### Records supplied

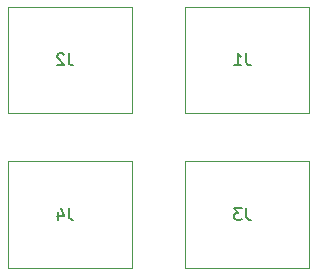
<source format=gbr>
%TF.GenerationSoftware,KiCad,Pcbnew,(6.0.2)*%
%TF.CreationDate,2022-04-19T11:47:42+01:00*%
%TF.ProjectId,1u-mult,31752d6d-756c-4742-9e6b-696361645f70,rev?*%
%TF.SameCoordinates,Original*%
%TF.FileFunction,Legend,Bot*%
%TF.FilePolarity,Positive*%
%FSLAX46Y46*%
G04 Gerber Fmt 4.6, Leading zero omitted, Abs format (unit mm)*
G04 Created by KiCad (PCBNEW (6.0.2)) date 2022-04-19 11:47:42*
%MOMM*%
%LPD*%
G01*
G04 APERTURE LIST*
%ADD10C,0.150000*%
%ADD11C,0.120000*%
G04 APERTURE END LIST*
D10*
%TO.C,J4*%
X6633333Y-17252380D02*
X6633333Y-17966666D01*
X6680952Y-18109523D01*
X6776190Y-18204761D01*
X6919047Y-18252380D01*
X7014285Y-18252380D01*
X5728571Y-17585714D02*
X5728571Y-18252380D01*
X5966666Y-17204761D02*
X6204761Y-17919047D01*
X5585714Y-17919047D01*
%TO.C,J3*%
X21633333Y-17252380D02*
X21633333Y-17966666D01*
X21680952Y-18109523D01*
X21776190Y-18204761D01*
X21919047Y-18252380D01*
X22014285Y-18252380D01*
X21252380Y-17252380D02*
X20633333Y-17252380D01*
X20966666Y-17633333D01*
X20823809Y-17633333D01*
X20728571Y-17680952D01*
X20680952Y-17728571D01*
X20633333Y-17823809D01*
X20633333Y-18061904D01*
X20680952Y-18157142D01*
X20728571Y-18204761D01*
X20823809Y-18252380D01*
X21109523Y-18252380D01*
X21204761Y-18204761D01*
X21252380Y-18157142D01*
%TO.C,J2*%
X6633333Y-4152380D02*
X6633333Y-4866666D01*
X6680952Y-5009523D01*
X6776190Y-5104761D01*
X6919047Y-5152380D01*
X7014285Y-5152380D01*
X6204761Y-4247619D02*
X6157142Y-4200000D01*
X6061904Y-4152380D01*
X5823809Y-4152380D01*
X5728571Y-4200000D01*
X5680952Y-4247619D01*
X5633333Y-4342857D01*
X5633333Y-4438095D01*
X5680952Y-4580952D01*
X6252380Y-5152380D01*
X5633333Y-5152380D01*
%TO.C,J1*%
X21633333Y-4152380D02*
X21633333Y-4866666D01*
X21680952Y-5009523D01*
X21776190Y-5104761D01*
X21919047Y-5152380D01*
X22014285Y-5152380D01*
X20633333Y-5152380D02*
X21204761Y-5152380D01*
X20919047Y-5152380D02*
X20919047Y-4152380D01*
X21014285Y-4295238D01*
X21109523Y-4390476D01*
X21204761Y-4438095D01*
D11*
%TO.C,J4*%
X12000000Y-22300000D02*
X1500000Y-22300000D01*
X1500000Y-22300000D02*
X1500000Y-13300000D01*
X1500000Y-13300000D02*
X12000000Y-13300000D01*
X12000000Y-13300000D02*
X12000000Y-22300000D01*
%TO.C,J3*%
X27000000Y-22300000D02*
X16500000Y-22300000D01*
X16500000Y-22300000D02*
X16500000Y-13300000D01*
X16500000Y-13300000D02*
X27000000Y-13300000D01*
X27000000Y-13300000D02*
X27000000Y-22300000D01*
%TO.C,J2*%
X12000000Y-9200000D02*
X1500000Y-9200000D01*
X1500000Y-9200000D02*
X1500000Y-200000D01*
X1500000Y-200000D02*
X12000000Y-200000D01*
X12000000Y-200000D02*
X12000000Y-9200000D01*
%TO.C,J1*%
X27000000Y-9200000D02*
X16500000Y-9200000D01*
X16500000Y-9200000D02*
X16500000Y-200000D01*
X16500000Y-200000D02*
X27000000Y-200000D01*
X27000000Y-200000D02*
X27000000Y-9200000D01*
%TD*%
M02*

</source>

######

▸ Task details
Reproduce the lines of the entries above from the one with "X5966666Y-17204761D02*" to the one with "X6157142Y-4200000D01*", both included, exactly and without any other line.

▸ Exercise output
X5966666Y-17204761D02*
X6204761Y-17919047D01*
X5585714Y-17919047D01*
%TO.C,J3*%
X21633333Y-17252380D02*
X21633333Y-17966666D01*
X21680952Y-18109523D01*
X21776190Y-18204761D01*
X21919047Y-18252380D01*
X22014285Y-18252380D01*
X21252380Y-17252380D02*
X20633333Y-17252380D01*
X20966666Y-17633333D01*
X20823809Y-17633333D01*
X20728571Y-17680952D01*
X20680952Y-17728571D01*
X20633333Y-17823809D01*
X20633333Y-18061904D01*
X20680952Y-18157142D01*
X20728571Y-18204761D01*
X20823809Y-18252380D01*
X21109523Y-18252380D01*
X21204761Y-18204761D01*
X21252380Y-18157142D01*
%TO.C,J2*%
X6633333Y-4152380D02*
X6633333Y-4866666D01*
X6680952Y-5009523D01*
X6776190Y-5104761D01*
X6919047Y-5152380D01*
X7014285Y-5152380D01*
X6204761Y-4247619D02*
X6157142Y-4200000D01*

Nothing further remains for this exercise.